E é justamente neste ponto que temos que chegar, ou seja, na ideia do desafio, da proposição, da busca e também do encantamento, da sedução quanto ao conhecimento. Para que isto aconteça é preciso que todo o processo seja significativo aos sentidos (todos, plenos) dos alunos. Daí sim se procede o ato de pensar, se estimula a capacidade de reflexão, se propõe e se realiza o crescimento pessoal e grupal dos estudantes...

Aprendi lendo, observando, trocando ideias, escrevendo sempre sobre o que vivenciara ou estudara, questionando, sabendo ouvir e se pronunciar, utilizando com parcimônia o tempo, definindo as bases necessárias para compor minhas reflexões, me apoiando em autores, mas tendo também autonomia para entender-me como sujeito ativo e construtor de meus saberes.

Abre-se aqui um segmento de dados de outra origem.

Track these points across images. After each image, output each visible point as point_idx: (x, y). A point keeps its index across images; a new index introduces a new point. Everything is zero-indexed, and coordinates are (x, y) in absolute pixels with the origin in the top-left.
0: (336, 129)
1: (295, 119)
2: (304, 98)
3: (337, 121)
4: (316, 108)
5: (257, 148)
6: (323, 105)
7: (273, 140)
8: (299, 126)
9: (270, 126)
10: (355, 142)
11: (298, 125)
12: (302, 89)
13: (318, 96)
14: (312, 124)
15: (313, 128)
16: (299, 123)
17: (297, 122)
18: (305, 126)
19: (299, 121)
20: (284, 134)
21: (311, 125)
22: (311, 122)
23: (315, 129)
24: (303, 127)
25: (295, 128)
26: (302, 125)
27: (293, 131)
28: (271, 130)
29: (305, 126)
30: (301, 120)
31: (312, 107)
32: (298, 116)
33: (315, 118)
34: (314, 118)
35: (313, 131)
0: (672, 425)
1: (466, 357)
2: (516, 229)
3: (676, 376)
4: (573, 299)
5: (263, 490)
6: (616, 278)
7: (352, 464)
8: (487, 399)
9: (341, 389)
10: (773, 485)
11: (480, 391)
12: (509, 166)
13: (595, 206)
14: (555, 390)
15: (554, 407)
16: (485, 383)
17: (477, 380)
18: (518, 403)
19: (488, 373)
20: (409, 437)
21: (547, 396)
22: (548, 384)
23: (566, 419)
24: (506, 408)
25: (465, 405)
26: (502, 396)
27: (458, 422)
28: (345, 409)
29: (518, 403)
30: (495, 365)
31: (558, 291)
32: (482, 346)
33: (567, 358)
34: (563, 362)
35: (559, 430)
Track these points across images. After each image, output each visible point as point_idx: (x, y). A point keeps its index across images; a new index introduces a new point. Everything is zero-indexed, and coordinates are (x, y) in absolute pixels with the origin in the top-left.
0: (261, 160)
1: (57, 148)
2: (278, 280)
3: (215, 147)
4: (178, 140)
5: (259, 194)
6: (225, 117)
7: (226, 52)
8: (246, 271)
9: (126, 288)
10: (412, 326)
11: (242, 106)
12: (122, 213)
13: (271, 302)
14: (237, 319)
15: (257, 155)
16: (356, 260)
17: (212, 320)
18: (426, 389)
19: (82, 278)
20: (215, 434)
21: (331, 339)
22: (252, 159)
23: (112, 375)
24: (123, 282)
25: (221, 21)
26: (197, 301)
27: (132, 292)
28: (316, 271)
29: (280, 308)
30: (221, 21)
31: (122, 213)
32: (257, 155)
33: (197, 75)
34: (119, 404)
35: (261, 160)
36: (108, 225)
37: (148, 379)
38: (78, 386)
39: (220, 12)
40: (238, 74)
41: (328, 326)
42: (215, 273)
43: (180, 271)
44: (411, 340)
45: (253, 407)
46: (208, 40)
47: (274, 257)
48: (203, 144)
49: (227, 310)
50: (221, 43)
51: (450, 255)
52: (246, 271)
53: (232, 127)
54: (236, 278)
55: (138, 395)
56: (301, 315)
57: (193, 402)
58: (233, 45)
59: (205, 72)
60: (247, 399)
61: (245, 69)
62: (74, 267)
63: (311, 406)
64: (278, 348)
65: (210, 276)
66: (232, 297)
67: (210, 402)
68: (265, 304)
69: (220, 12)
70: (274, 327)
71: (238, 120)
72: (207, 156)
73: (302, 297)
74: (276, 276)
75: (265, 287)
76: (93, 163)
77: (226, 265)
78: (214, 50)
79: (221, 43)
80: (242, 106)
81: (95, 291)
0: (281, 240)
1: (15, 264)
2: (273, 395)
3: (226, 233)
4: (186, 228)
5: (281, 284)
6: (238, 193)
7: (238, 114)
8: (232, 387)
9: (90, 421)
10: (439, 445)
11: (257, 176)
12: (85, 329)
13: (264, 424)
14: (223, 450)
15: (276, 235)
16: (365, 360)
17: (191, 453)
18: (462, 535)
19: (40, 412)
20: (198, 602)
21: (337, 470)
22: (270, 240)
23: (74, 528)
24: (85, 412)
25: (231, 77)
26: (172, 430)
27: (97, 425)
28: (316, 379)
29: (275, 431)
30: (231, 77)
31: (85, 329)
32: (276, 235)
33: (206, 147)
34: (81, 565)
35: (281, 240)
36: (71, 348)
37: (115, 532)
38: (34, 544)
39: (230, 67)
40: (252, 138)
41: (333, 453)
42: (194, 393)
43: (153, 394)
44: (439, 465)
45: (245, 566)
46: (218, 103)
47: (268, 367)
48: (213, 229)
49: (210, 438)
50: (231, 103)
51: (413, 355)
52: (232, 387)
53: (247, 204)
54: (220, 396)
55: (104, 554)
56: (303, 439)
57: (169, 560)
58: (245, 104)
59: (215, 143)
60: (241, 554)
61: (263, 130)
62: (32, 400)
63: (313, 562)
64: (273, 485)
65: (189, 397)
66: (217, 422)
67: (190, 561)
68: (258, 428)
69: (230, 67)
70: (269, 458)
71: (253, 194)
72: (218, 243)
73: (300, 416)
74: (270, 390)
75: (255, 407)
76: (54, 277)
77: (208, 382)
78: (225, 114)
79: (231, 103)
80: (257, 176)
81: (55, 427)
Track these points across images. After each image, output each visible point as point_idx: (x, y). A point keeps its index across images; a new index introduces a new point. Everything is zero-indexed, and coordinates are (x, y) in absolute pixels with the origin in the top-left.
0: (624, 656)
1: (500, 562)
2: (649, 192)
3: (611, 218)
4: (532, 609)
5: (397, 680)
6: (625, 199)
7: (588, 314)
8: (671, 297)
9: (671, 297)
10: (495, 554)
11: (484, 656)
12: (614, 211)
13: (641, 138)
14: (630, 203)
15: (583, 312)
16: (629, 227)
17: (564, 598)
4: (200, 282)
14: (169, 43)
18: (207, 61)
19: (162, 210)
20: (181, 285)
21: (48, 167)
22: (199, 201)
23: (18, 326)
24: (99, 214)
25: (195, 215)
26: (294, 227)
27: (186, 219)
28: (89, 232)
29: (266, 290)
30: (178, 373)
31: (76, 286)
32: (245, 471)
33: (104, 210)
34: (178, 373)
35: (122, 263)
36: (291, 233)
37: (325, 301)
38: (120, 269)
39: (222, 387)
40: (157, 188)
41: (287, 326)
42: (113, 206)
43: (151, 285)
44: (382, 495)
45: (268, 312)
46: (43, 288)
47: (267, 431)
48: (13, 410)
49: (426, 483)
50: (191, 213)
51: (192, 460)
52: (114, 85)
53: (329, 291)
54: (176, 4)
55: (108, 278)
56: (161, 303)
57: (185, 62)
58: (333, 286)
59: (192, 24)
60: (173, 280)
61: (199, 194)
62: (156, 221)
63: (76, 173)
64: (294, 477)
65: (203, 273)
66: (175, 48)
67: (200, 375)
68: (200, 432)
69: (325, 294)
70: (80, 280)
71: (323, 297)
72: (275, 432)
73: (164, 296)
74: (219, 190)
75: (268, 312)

Enquanto professor, o que tenho tentado fazer é emancipar, permitir voos não apenas panorâmicos pela vida, mas sim viagens através das quais os estudantes se sintam preparados para intervir, opinar, participar, contribuir, promover um mundo melhor... Pensar para causar e demonstrar altivez, capacidade de solucionar problemas e de se relacionar, da forma mais integrada (e sempre com ousadia), com o mundo...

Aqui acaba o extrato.